Quatre mois après la signature d'un accord historique entre majorité et opposition en RD Congo, l'instabilité politique et sécuritaire perdure. Bob Kabamba, professeur en Sciences politiques à l’université de Liège, livre son analyse à France 24.

En République démocratique du Congo, la situation politique et le contexte sécuritaire se détériorent, quatre mois après la signature d’un accord entre la majorité et l’opposition censé permettre une transition pacifique, grâce à une cogestion du pays, jusqu’à la tenue de nouvelles élections fin 2017.

Le professeur en Sciences politique à l’université de Liège, en Belgique, Bob Kabamba, spécialiste du pays, estime que la tenue de ces élections est aujourd’hui compromise en raison d’une absence de volonté politique, d’un manque de financement mais aussi d’une situation sécuritaire très dégradée partout en RD Congo. Malgré tout, selon lui, l’application de cet accord reste aujourd'hui le seul espoir de stabiliser le pays.

France 24 : Abandon de la médiation par la Cenco, nouveau Premier ministre contesté par une partie de l’opposition, postes clés du gouvernement aux mains des proches du président Kabila, calendrier électoral toujours pas fixé. Un peu plus de quatre mois après la signature de l’accord de la Saint-Sylvestre entre l’opposition et la majorité, ce dernier est-il déjà caduc ?

Bob Kabamba : Tant que l’opposition et la majorité ne le diront pas, de manière formelle, il ne le sera pas. D’autre part, je ne pense pas que la communauté internationale va rester les bras croisés et assister à l’enlisement du pays. On peut également s’attendre à une pression populaire pour en obtenir l’application. Cet accord reste, à ce jour, le seul espoir pour redresser la situation.
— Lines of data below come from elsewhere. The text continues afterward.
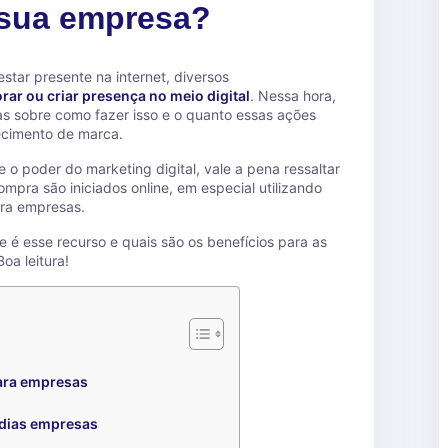
 sua empresa?
tar presente na internet, diversos
rar ou criar presença no meio digital
. Nessa hora,
 sobre como fazer isso e o quanto essas ações
cimento de marca.
 o poder do marketing digital, vale a pena ressaltar
pra são iniciados online, em especial utilizando
ara empresas.
e é esse recurso e quais são os benefícios para as
oa leitura!
ara empresas
édias empresas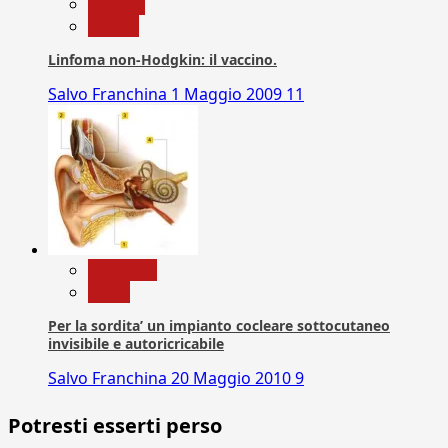
Scienza
vaccini
Linfoma non-Hodgkin: il vaccino.
Salvo Franchina
1 Maggio 2009
11
Medicina
News
Per la sordita’ un impianto cocleare sottocutaneo
invisibile e autoricricabile
Salvo Franchina
20 Maggio 2010
9
Potresti esserti perso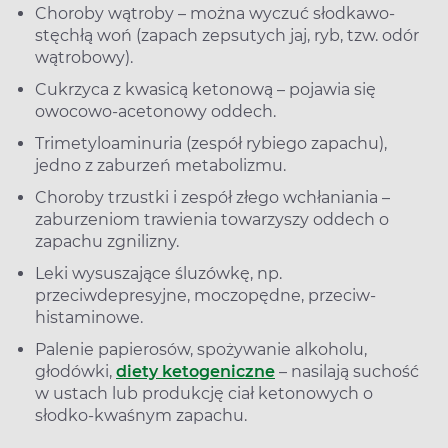
Choroby wątroby – można wyczuć słodkawo-
stęchłą woń (zapach zepsutych jaj, ryb, tzw. odór
wątrobowy).
Cukrzyca z kwasicą ketonową – pojawia się
owocowo-acetonowy oddech.
Trimetyloaminuria (zespół rybiego zapachu),
jedno z zaburzeń metabolizmu.
Choroby trzustki i zespół złego wchłaniania –
zaburzeniom trawienia towarzyszy oddech o
zapachu zgnilizny.
Leki wysuszające śluzówkę, np.
przeciwdepresyjne, moczopędne, przeciw­
histaminowe.
Palenie papierosów, spożywanie alkoholu,
głodówki,
diety ketogeniczne
– nasilają suchość
w ustach lub produkcję ciał ketonowych o
słodko-kwaśnym zapachu.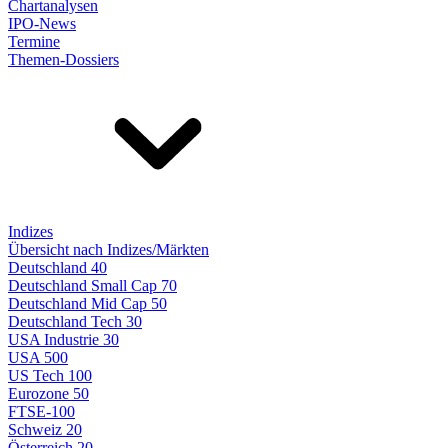
Chartanalysen
IPO-News
Termine
Themen-Dossiers
Indizes
Übersicht nach Indizes/Märkten
Deutschland 40
Deutschland Small Cap 70
Deutschland Mid Cap 50
Deutschland Tech 30
USA Industrie 30
USA 500
US Tech 100
Eurozone 50
FTSE-100
Schweiz 20
Österreich 20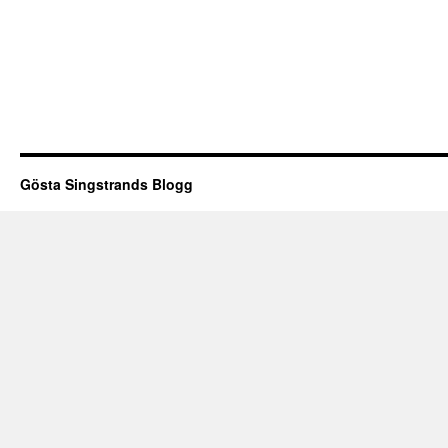
Gösta Singstrands Blogg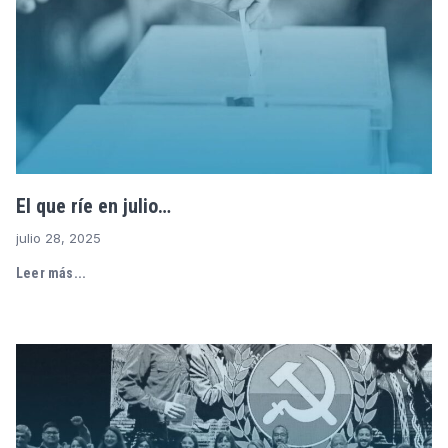
El que ríe en julio…
julio 28, 2025
Leer más...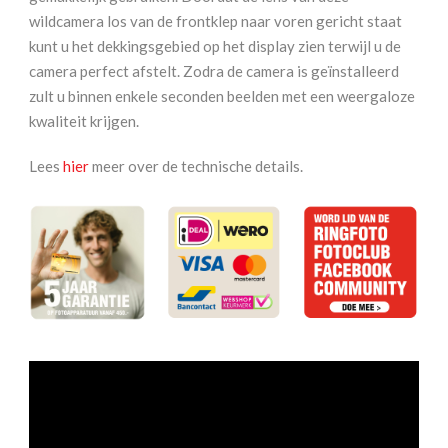
wildcamera los van de frontklep naar voren gericht staat
kunt u het dekkingsgebied op het display zien terwijl u de
camera perfect afstelt. Zodra de camera is geïnstalleerd
zult u binnen enkele seconden beelden met een weergaloze
kwaliteit krijgen.
Lees
hier
meer over de technische details.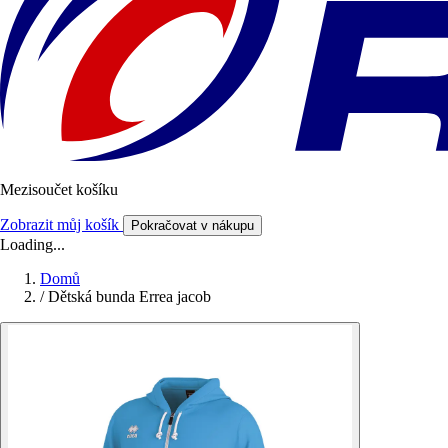
Mezisoučet košíku
Zobrazit můj košík
Pokračovat v nákupu
Loading...
Domů
/
Dětská bunda Errea jacob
Évidemment, rien ne sera possible sans réelle volonté politique.

Croyez-vous encore à la possibilité d’élections législatives et présidentielle d’ici la fin de l’année ?
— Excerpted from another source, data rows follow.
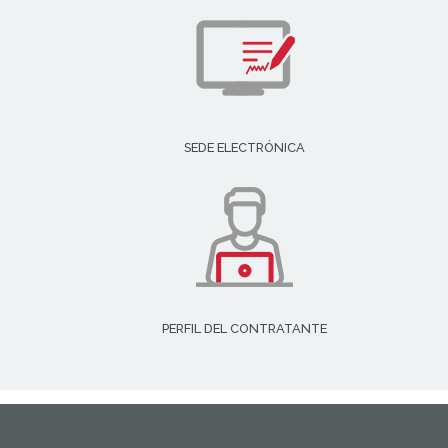
SEDE ELECTRÓNICA
PERFIL DEL CONTRATANTE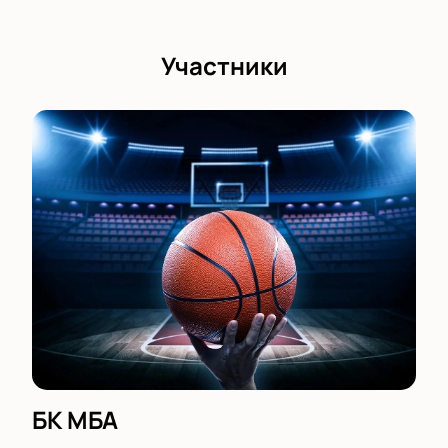
Участники
БК МБА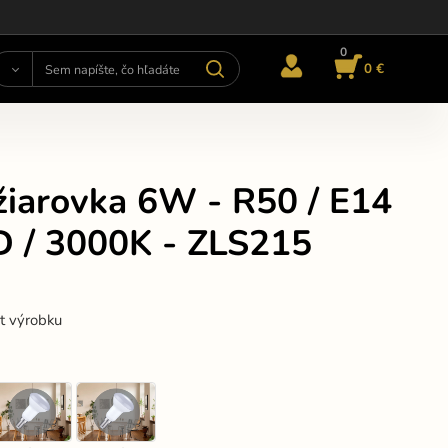
0
0 €
žiarovka 6W - R50 / E14
D / 3000K - ZLS215
st výrobku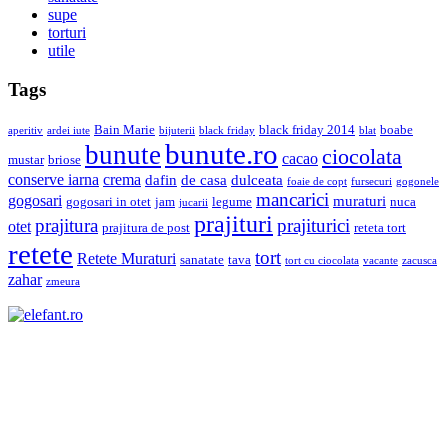
supe
torturi
utile
Tags
Bain Marie
black friday 2014
boabe
aperitiv
ardei iute
bijuterii
black friday
blat
bunute.ro
bunute
ciocolata
cacao
mustar
briose
conserve iarna
crema
dafin
de casa
dulceata
foaie de copt
fursecuri
gogonele
mancarici
gogosari
muraturi
gogosari in otet
jam
legume
nuca
jucarii
prajituri
prajiturici
prajitura
otet
prajitura de post
reteta tort
retete
tort
Retete Muraturi
sanatate
tava
tort cu ciocolata
vacante
zacusca
zahar
zmeura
Clairement, il n’y a pas de volonté tangible de tendre vers des élections. Dans la perspective de scrutins fin 2017, les partis devraient déjà être mobilisés, avoir des candidats, tenir des congrès pour nommer un candidat à la présidence, mais ce n’est pas le cas. Par ailleurs, la RDC n’a pas les moyens de les financer. Malgré les décaissements du gouvernement, les caisses sont vides et je vois mal comment ils vont trouver un milliard de dollars pour les organiser. Ensuite, il y a le problème des déplacés internes qui sont de plus en plus nombreux. L’ONU parle de plus de 3 millions de déplacés internes, ce qui signifie que la carte électorale est redessinée, ce qui aura un impact sur la répartition des sièges. Je suis sûr que beaucoup de politiciens n’accepteront pas cette nouvelle répartition.  Enfin, dans un contexte d’affaiblissement de l’État, je ne vois pas comment on pourrait organiser des élections. La violence s’est généralisée. On a l’impression que la RDC est en train de redevenir un fromage gruyère où l’État est absent de beaucoup d’endroits et où les milices armées prolifèrent.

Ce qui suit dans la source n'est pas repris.